In few words: I want to execute several request handlers until one of them produces a positive result.

Before entering in the implementation, which is very simple and can (will) be improved with a lot of cool things, here, in my github account, you can find / see / use a working version of such component:


Other than source code with comments, you can find a brief documentation, unit and integration test and a maven repository.

The underlying idea is to provide a Facade which is able to chain several handlers; something like this, in solrconfig.xml:


<requestHandler name="/search" class="...InvisibleQueriesRequestHandler">
    <str name="chain">/rh1,/rh2,/rh3</str>
</requestHandler>

where /rh1, /rh2 and /rh3 are standard SearchHandler instances you've already declared that you want to chain in the workflow described in the diagram above. 

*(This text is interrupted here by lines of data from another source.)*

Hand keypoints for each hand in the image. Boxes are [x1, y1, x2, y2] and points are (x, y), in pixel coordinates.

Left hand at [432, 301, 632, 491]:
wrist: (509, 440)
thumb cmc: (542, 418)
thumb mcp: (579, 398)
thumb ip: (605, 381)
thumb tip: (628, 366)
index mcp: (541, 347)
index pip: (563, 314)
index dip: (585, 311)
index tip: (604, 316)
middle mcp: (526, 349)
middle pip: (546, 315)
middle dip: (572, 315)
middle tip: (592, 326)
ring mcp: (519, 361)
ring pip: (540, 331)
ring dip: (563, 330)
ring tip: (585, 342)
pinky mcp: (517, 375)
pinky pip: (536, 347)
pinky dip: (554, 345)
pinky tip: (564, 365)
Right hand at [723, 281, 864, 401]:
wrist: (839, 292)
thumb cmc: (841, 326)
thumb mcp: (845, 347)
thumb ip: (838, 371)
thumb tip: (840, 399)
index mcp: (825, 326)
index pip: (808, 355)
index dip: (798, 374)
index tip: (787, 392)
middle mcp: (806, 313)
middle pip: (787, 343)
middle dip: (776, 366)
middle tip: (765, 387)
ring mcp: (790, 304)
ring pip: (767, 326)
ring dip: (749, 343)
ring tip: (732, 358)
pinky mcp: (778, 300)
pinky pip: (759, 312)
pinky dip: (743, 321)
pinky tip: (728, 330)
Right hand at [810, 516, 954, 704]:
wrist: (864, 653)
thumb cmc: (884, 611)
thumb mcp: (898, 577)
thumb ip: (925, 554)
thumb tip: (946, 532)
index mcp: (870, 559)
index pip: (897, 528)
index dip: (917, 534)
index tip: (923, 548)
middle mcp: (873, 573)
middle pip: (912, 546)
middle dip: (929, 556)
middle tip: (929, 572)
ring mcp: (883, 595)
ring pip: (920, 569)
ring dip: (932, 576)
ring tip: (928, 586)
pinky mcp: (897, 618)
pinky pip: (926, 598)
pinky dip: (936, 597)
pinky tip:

The InvisibleQueriesRequestHandler implementation is very simple: as you can see the handleRequestBody method sequentially executes the configured handler references, and stops when a query returns positive results (i.e. numFound > 0):

chain.stream()
// Get the request handler associated with a given name
.map(refName -> { return requestHandler(request, refName); })
// Only SearchHandler instances are allowed in the chain
.filter(SearchHandler.class::isInstance) 
// executes the handler logic 
.map(handler -> { return executeQuery(request, response, params, handler); })
// Don't consider negative (i.e. no results) executions
.filter(qresponse -> howManyFound(qresponse) > 0)
// Stop at first positive execution
.findFirst()
// or, if we don't have any positive executions, just returns an empty response.
.orElse(emptyResponse(request, response)));

I tried to use a composed method approach, so the remaining part of the class is composed by several small and (hopefully) cohesive methods. I think in this way the code is more readable.

As I told you before, although the handler is working it can be improved a lot. A useful thing could be, for example, to put default parameters / values in the InvisibleQueriesRequestHandler and have each subsequent handler just override them (instead of declaring everything from scratch).

If you want to give a try without entering in the implementation details, there's a Maven repository with the last stable version of the library; see the README in the github repository for detailed instructions.

Feel free to try and, as usual, any feedback is warmly welcome!